Volvió a la cocina a rellenarse el vaso, acabando con el contenido de la botella, y cogió su portátil para aprovechar el tiempo respondiendo mails que tenía pendientes desde hacía días.

El reloj del ordenador marcaba las tres y doce.

Entre los setenta y dos mails sin leer que su correo le anunciaba, había uno que le hizo especial ilusión. Era de Henrik, al que solo había visto una vez en el último año y medio, desde que cambió el Gayxample barcelonés por el mítico Kreuzberg de Berlín.

Aunque le echaba mucho de menos, su trabajo había absorbido el noventa por ciento del tiempo de Nora desde que Xavi le robó vilmente el guion —algo que le dejó muy claro que nunca le perdonaría, y que le pidió encarecidamente que no volviera a hacer— y la película se puso en marcha. El proyecto de agencia especializada en viajes gays de Henrik también era algo que pedía dedicación absoluta, y no le daba para demasiadas escapadas. Pero justo después de acabar de rodar, en ese lapso en el que todo se pone en su sitio antes de empezar con el montaje, Nora consiguió un fin de semana libre para escaparse a ver a su amigo. El reencuentro fue mágico, y pasaron los dos días cotilleando, abrazándose y diciéndose lo mucho que se querían y lo necesario que era repetir eso al menos una vez cada dos o tres meses.

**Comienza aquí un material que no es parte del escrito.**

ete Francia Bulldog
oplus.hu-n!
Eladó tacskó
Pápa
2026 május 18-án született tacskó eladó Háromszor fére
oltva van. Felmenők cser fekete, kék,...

Y de eso hacía ya nueve meses.

«Un éxito sin precedentes, este plan nuestro», pensó con ironía mientras abría el correo de su amigo. En él Henrik le contaba más o menos lo de siempre: que Berlín era «
the place to be
», que había conocido a un chico que le encantaba, que tenía mucho trabajo, que la añoraba y pensaba en ella cada día. Al final, comentaba la posibilidad de que la agencia montara una oficina en Nueva York, y en breve le mandaban un mes de viaje a hacer un poco de trabajo de campo.